Jurnalis: Bagaskara Dwy Pamungkas
Kabarbaru, Jember – Ketua Badan Eksekutif Mahasiswa (BEM) Universitas Islam Jember (UIJ), Nouval Agustian, mengungkapkan rasa kecewanya terhadap pemanggilan salah satu mahasiswa UIJ bernama Irsyad oleh pihak kampus.
Pemanggilan ini dilakukan setelah materi stand-up komedi yang dibawakan Irsyad di Universitas Jember menjadi viral di media sosial, terkhusus group WA alumni. Materi tersebut dianggap oleh sebagian pihak sebagai kritik terhadap kampus UIJ.
Noval menyayangkan langkah yang diambil oleh pihak universitas, yang menurutnya terkesan sebagai bentuk intimidasi terhadap mahasiswa yang kritis.
“Seharusnya kampus menjadi ruang yang aman untuk menyuarakan pendapat, termasuk melalui media seni seperti stand-up komedi. Pemanggilan ini menunjukkan kampus seolah-olah membatasi kreativitas dan kebebasan berpendapat mahasiswa,” tegasnya.
Stand-Up Komedi sebagai Medium Kritik Sosial
Dalam teori humor, stand-up komedi kerap dianggap sebagai bentuk ekspresi yang memungkinkan kritik disampaikan dengan cara yang ringan namun tajam. Teori relief Sigmund Freud misalnya, menjelaskan bahwa lelucon dapat menjadi sarana untuk melepaskan ketegangan emosional dalam masyarakat. Dalam konteks ini, materi yang disampaikan Irsyad dapat dilihat sebagai cara mahasiswa menyuarakan kegelisahannya terhadap isu kampus dengan pendekatan yang kreatif.
Sebagai institusi pendidikan, kampus seharusnya mendorong kebebasan berekspresi, sebagaimana diatur dalam Pasal 28E ayat (3) UUD 1945, yang menjamin kebebasan setiap warga negara untuk mengeluarkan pendapat. Demokrasi kampus idealnya menjadi miniatur demokrasi negara, di mana kritik dan diskusi bebas dan dapat tumbuh subur.
Pembatasan yang Mengancam Kebebasan Akademik.
Nouval juga menilai, tindakan kampus ini dapat mencederai semangat demokrasi dan kebebasan akademik. Menurutnya, mahasiswa tidak seharusnya diintimidasi atas pandangan mereka, apalagi jika disampaikan dalam format seni yang tidak dimaksudkan untuk menciptakan permusuhan.
“Kritik itu wajar. Jika ada kritik, kampus sebaiknya menanggapinya dengan enjoi dan kembali berefleksi atas kondisinya hari ini, benar atau tidak apa yang disampaikan itu, bukan justru memanggil mahasiswa untuk diperiksa,” ujarnya.
Kebebasan berpendapat adalah salah satu elemen vital dalam kehidupan demokratis. Menurut teori demokrasi deliberatif, dialog antara pihak yang berbeda pandangan adalah kunci untuk membangun masyarakat yang inklusif dan adil.

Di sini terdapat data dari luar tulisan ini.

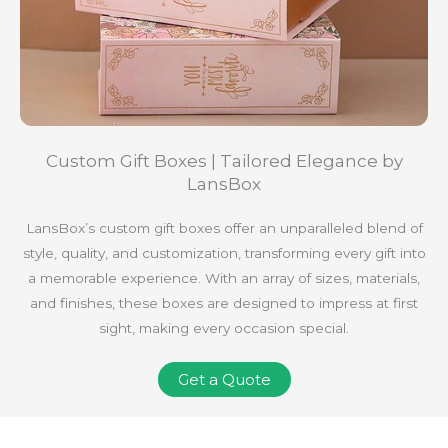
Custom Gift Boxes | Tailored Elegance by
LansBox
LansBox’s custom gift boxes offer an unparalleled blend of
style, quality, and customization, transforming every gift into
a memorable experience. With an array of sizes, materials,
and finishes, these boxes are designed to impress at first
sight, making every occasion special.
Get a Quote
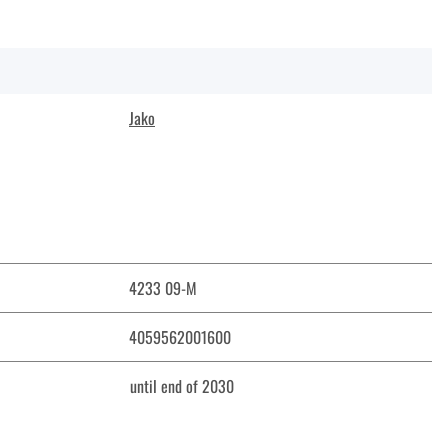
Jako
4233 09-M
4059562001600
until end of 2030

“Pemanggilan atas sahabat Irsyad justru dapat menimbulkan kesan bahwa kampus membungkam nalar kritis mahasiswa, yang berpotensi menciptakan budaya ketakutan di kalangan mahasiswa lainnya,” Imbuhnya.
Maka dengan kejadian ini, lanjut Nouval, pihak kampus untuk lebih bijak dalam menyikapi kritik yang datang dari mahasiswa.

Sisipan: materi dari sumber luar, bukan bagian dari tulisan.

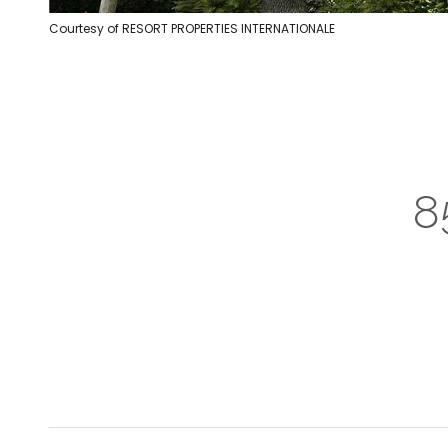
Courtesy of RESORT PROPERTIES INTERNATIONALE
8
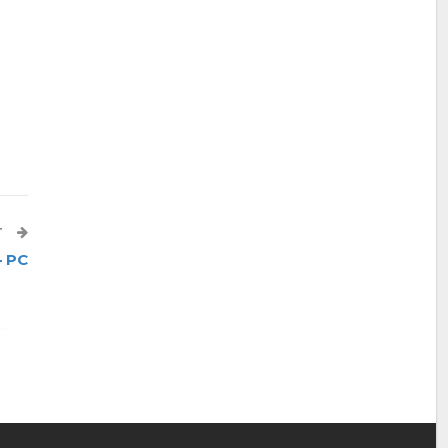
T
– PC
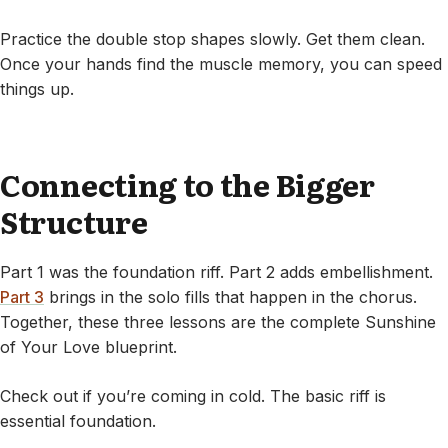
Practice the double stop shapes slowly. Get them clean.
Once your hands find the muscle memory, you can speed
things up.
Connecting to the Bigger
Structure
Part 1 was the foundation riff. Part 2 adds embellishment.
Part 3
brings in the solo fills that happen in the chorus.
Together, these three lessons are the complete Sunshine
of Your Love blueprint.
Check out if you’re coming in cold. The basic riff is
essential foundation.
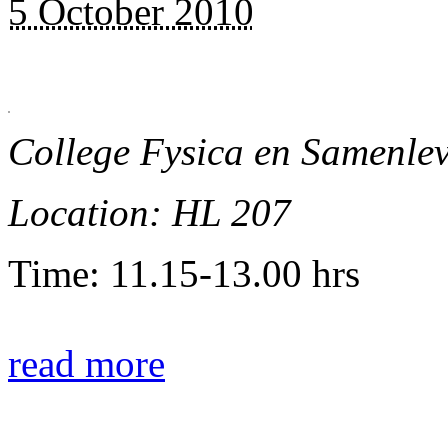
5 October 2010
College Fysica en Samenle
Location: HL 207
Time: 11.15-13.00 hrs
read more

“Mari jadikan kritik ini sebagai bahan evaluasi untuk memperbaiki kampus. Mahasiswa adalah bagian dari keluarga besar universitas, suaranya adalah cerminan dari apa yang dirasakan di lingkungan kampus,” sambungnya.
Ia juga meminta pihak kampus untuk menghentikan cara-cara semacam ini, dikarenakan dapat membikin ketakutan untuk bersuara ikhwan kondisi kampus.
“Atau sebaliknya, kampus memberikan ruang secara terbuka terhadap mahasiswa-mahasiswa yang memiliki kreativitas seperti Irsyad, dan membuka ruang dialog terbuka bagi siapapun yang hendak mengkritik kampus”.
Langkah tersebut menurut Nouval akan menjadi bukti nyata bahwa UIJ mendukung kebebasan berekspresi dan menjunjung tinggi nilai-nilai demokrasi.
“Kejadian ini menjadi pengingat bahwa humor, selain sebagai hiburan, juga memiliki peran penting dalam mencerminkan kondisi sosial. Kebebasan berekspresi, termasuk melalui seni, adalah hak yang harus dijaga, terutama di lingkungan akademik,” pungkas Mantum PMII Rayon Refugia itu.